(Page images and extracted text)

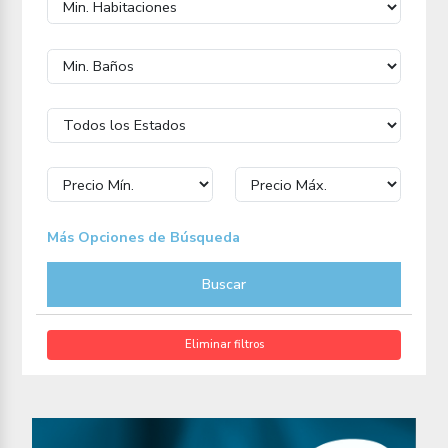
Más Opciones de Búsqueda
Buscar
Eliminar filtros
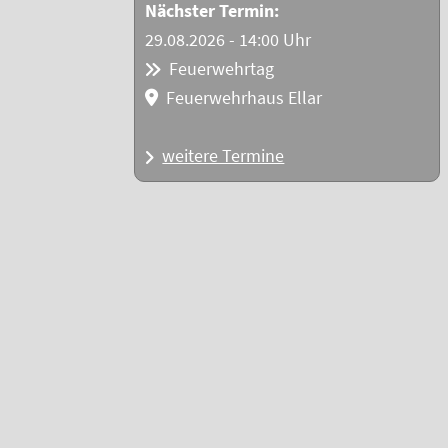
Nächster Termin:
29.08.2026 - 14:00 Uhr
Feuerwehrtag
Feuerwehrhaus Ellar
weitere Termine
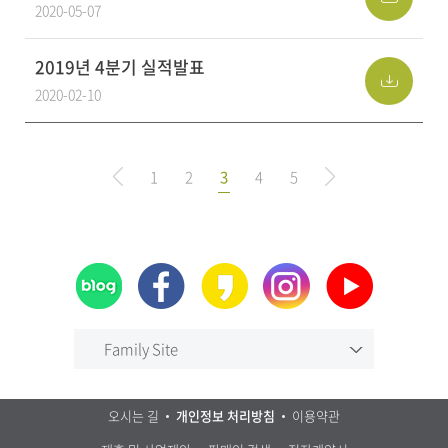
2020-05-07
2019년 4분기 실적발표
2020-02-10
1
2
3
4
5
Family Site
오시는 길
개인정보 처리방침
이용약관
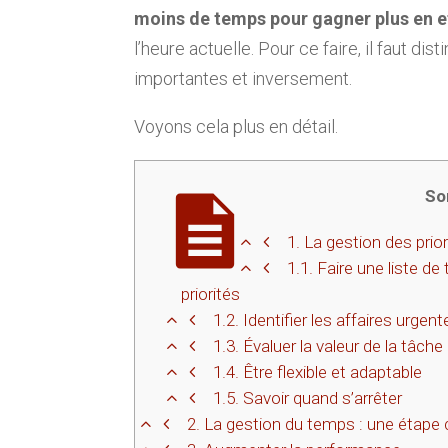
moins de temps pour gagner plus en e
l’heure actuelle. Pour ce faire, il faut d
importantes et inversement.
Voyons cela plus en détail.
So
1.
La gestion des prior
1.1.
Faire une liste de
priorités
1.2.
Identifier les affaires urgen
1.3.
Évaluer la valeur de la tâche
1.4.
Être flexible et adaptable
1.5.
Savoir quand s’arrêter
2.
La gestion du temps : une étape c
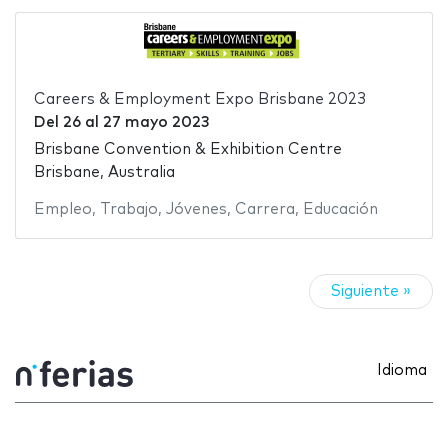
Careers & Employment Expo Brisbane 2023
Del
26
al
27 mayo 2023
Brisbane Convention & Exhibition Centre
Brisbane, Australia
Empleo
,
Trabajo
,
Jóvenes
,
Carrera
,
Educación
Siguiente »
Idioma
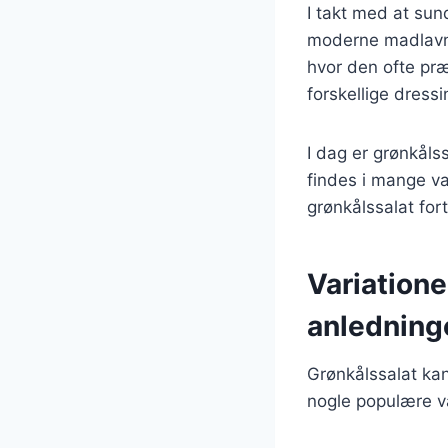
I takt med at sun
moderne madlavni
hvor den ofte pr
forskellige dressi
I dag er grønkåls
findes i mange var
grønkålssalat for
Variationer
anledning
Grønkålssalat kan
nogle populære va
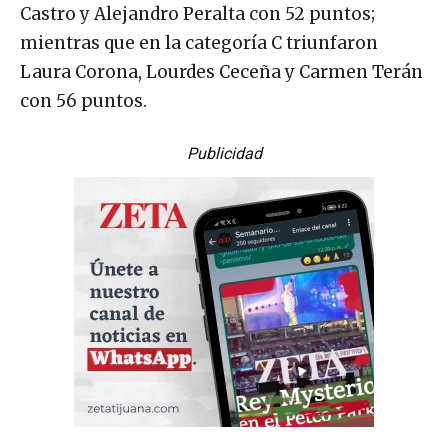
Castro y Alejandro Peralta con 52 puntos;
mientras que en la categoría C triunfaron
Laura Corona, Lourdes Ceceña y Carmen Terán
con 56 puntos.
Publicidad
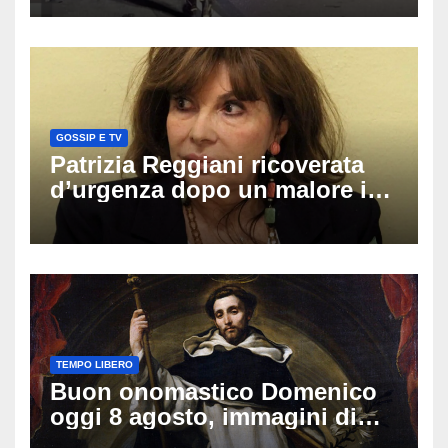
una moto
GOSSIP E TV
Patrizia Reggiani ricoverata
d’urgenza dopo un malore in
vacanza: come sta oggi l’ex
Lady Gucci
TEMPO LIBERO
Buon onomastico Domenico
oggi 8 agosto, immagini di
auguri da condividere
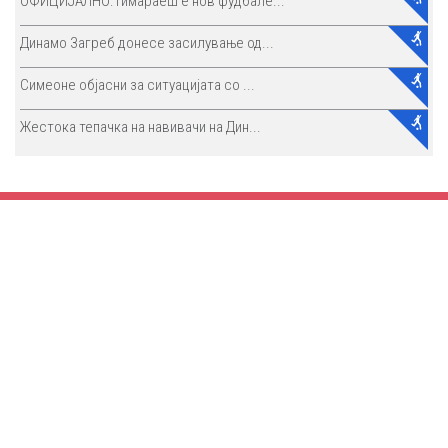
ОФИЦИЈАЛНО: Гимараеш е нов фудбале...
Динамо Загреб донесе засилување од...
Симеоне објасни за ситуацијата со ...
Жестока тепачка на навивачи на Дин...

## WORK REQUEST
Copy out every line in the entries above that holds "temps".

## OUTPUT BELOW
moins de temps pour gagner plus en e
La gestion du temps : une étape c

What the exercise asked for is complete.